Three other states, California, Illinois, and New York, also legal require that hospitals make “reasonable accommodations” to families’ objections to brain death. But it’s not a blanket exemption as in New Jersey and, in practice, hospitals usually continue physiological support for a further 24 hours after declaring brain death. In New York especially, this allows time for families to transfer the patient to New Jersey should they wish to do so.

In practical terms, the New Jersey law has little effect. It’s fairly rare to die of brain death. Instead, most people are declared dead according to the second clause in the UDDA: “irreversible cessation of circulatory and respiratory functions,” meaning their heart stops beating. And off the small number who are declared dead according to brain death, very few have families who object. But Pope says he has heard of people being transferred from New York to New Jersey hospitals at their families’ wishes so they remain legally recognized as alive. And life support is advanced enough to keep someone breathing and legally “alive” for many years after brain death—as long as they stay in New Jersey.
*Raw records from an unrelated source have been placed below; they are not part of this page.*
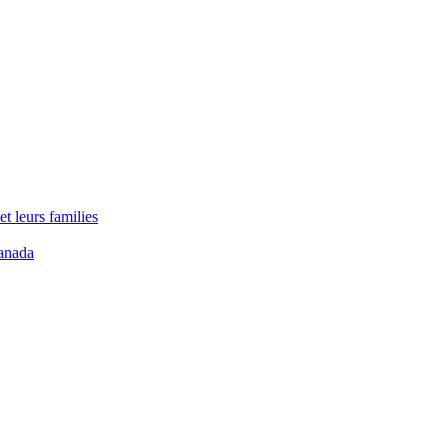
t leurs families
anada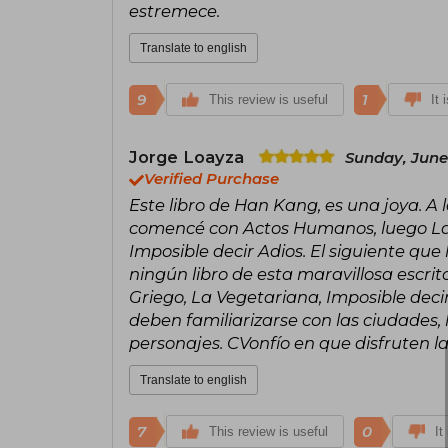
estremece.
Translate to english
9
1
This review is useful
It 
Jorge Loayza
Sunday, June
Verified Purchase
Este libro de Han Kang, es una joya. A 
comencé con Actos Humanos, luego La 
Imposible decir Adios. El siguiente que
ningún libro de esta maravillosa escri
Griego, La Vegetariana, Imposible deci
deben familiarizarse con las ciudades, 
personajes. CVonfío en que disfruten la
Translate to english
7
0
This review is useful
It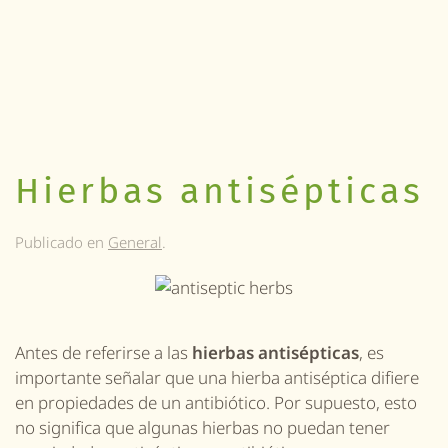
Hierbas antisépticas
Publicado en
General
.
Antes de referirse a las
hierbas antisépticas
, es
importante señalar que una hierba antiséptica difiere
en propiedades de un antibiótico. Por supuesto, esto
no significa que algunas hierbas no puedan tener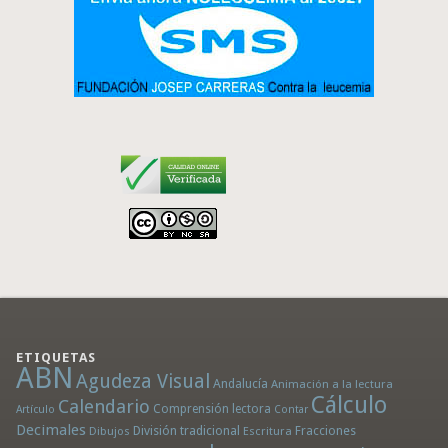
ETIQUETAS
ABN
Agudeza Visual
Andalucía
Animación a la lectura
Cálculo
Calendario
Comprensión lectora
Artículo
Contar
Decimales
División tradicional
Fracciones
Dibujos
Escritura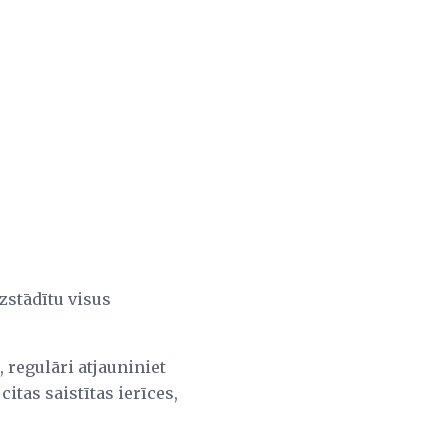
zstādītu visus
 regulāri atjauniniet
citas saistītas ierīces,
The question of whether a declaration of death according to brain death is truly definitive has come under greater scrutiny recently due to the ongoing case of Jahi McMath. McMath was declared dead in California, on December 11, 2013 on the basis of her brain death, but her family rejects that medical verdict, and is now a legal battle to have it reversed. In the meanwhile, McMath remains on life support thanks to clinicians in New Jersey, found by her family, who agreed to oversee her continued use of a ventilator and feeding tube.

McMath’s family has said declaring Jahi dead by by brain death goes against their religious beliefs. But this argument has been made by other families and dismissed in several states. The McMath case has gained legal traction as the family has also claimed to have evidence that Jahi does in fact show signs of brain activity. And, in an additional argument, the McMaths claim that the legal definition of death is not, in practice, applied medically. The law technically states that there should be “cessation of all functions of the entire brain” in order to be a case of brain death, yet, the McMaths argue, doctors often classify patients with extremely basic brain functions as brain dead.
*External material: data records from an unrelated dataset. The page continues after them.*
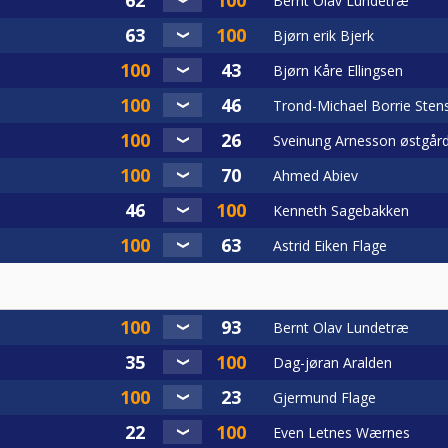
Bernt Olav Lundetræ
Bjørn erik Bjerk
Bjørn Kåre Ellingsen
Trond-Michael Borrie Sten
Sveinung Arnesson østgår
Ahmed Abiev
Kenneth Sagebakken
Astrid Eiken Flage
Bernt Olav Lundetræ
Dag-jøran Aralden
Gjermund Flage
Even Letnes Wærnes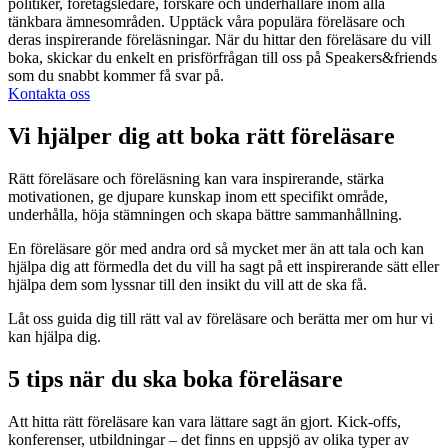
politiker, företagsledare, forskare och underhållare inom alla
tänkbara ämnesområden. Upptäck våra populära föreläsare och
deras inspirerande föreläsningar. När du hittar den föreläsare du vill
boka, skickar du enkelt en prisförfrågan till oss på Speakers&friends
som du snabbt kommer få svar på.
Kontakta oss
Vi hjälper dig att boka rätt föreläsare
Rätt föreläsare och föreläsning kan vara inspirerande, stärka
motivationen, ge djupare kunskap inom ett specifikt område,
underhålla, höja stämningen och skapa bättre sammanhållning.
En föreläsare gör med andra ord så mycket mer än att tala och kan
hjälpa dig att förmedla det du vill ha sagt på ett inspirerande sätt eller
hjälpa dem som lyssnar till den insikt du vill att de ska få.
Låt oss guida dig till rätt val av föreläsare och berätta mer om hur vi
kan hjälpa dig.
5 tips när du ska boka föreläsare
Att hitta rätt föreläsare kan vara lättare sagt än gjort. Kick-offs,
konferenser, utbildningar – det finns en uppsjö av olika typer av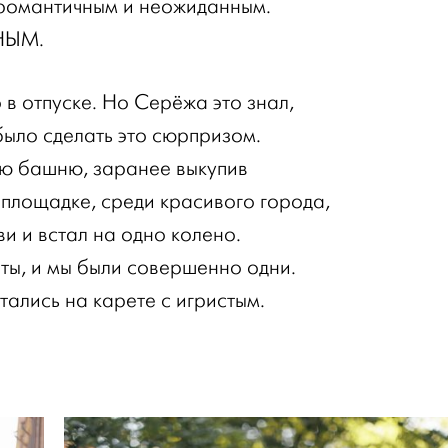
романтичным и неожиданным.
НЫМ.
о в отпуске. Но Серёжа это знал,
было сделать это сюрпризом.
ую башню, заранее выкупив
 площадке, среди красивого города,
и и встал на одно колено.
нты, и мы были совершенно одни.
тались на карете с игристым.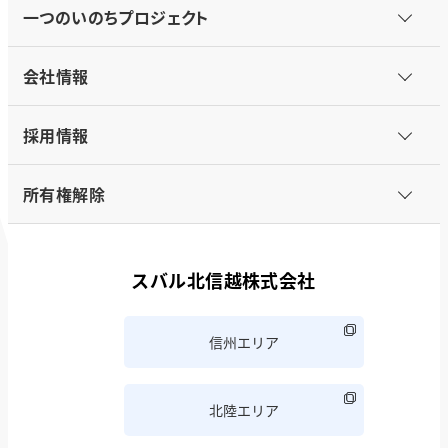
一つのいのちプロジェクト
会社情報
採用情報
所有権解除
スバル北信越株式会社
信州エリア
北陸エリア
Challenges to the legal definition of brain death have become more common since McMath’s family began publicly fighting her case five years ago. But opposition to the brain-death legal standard is still incredibly rare, notes Pope. Plus, there are concerns that questioning how we declare death could lead people to distrust medical standards on the practice and so opt to not donate their organs, thus creating an even great shortage for those in need of lifesaving transplants.

If the McMaths’ lawsuit is successful, the road will be cleared for further challenges to how death is medically recognized across the U.S. The McMaths are also bringing a malpractice suit against the UCSF Benioff Children’s Hospital in Oakland, claiming that Jahi became severely brain damaged as a result of medical negligence. A California judge has ruled that a jury will decide whether McMath is alive or dead; a trial date has not yet been set, and it will likely be months before there’s a decision.
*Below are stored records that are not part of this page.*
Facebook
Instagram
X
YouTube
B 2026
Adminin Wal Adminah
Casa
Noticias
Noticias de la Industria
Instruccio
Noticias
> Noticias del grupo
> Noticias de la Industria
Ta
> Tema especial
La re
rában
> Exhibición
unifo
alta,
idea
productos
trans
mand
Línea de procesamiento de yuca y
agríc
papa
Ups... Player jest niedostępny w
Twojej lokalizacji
If the jury decides that Jahi, once officially dead, is in fact alive, or if they believe that the legal definition of brain death is not sufficiently applied in medical practice, it will create legal ambiguity in declaring death. That would inevitably give weight to those who have religious objections to the brain death criteria upheld throughout most of the U.S.

It would also reflect a disturbing reality: there are different ways to draw the line between brain death and brain function, between life and death. If the case is decided in the McMaths’ favor, it “would illustrate that brain death a value judgment,” says Pope. “It’s not a scientific truth that we discover. It’s something we decide, it’s something we create.”

As the New Jersey law shows, even death is subjective.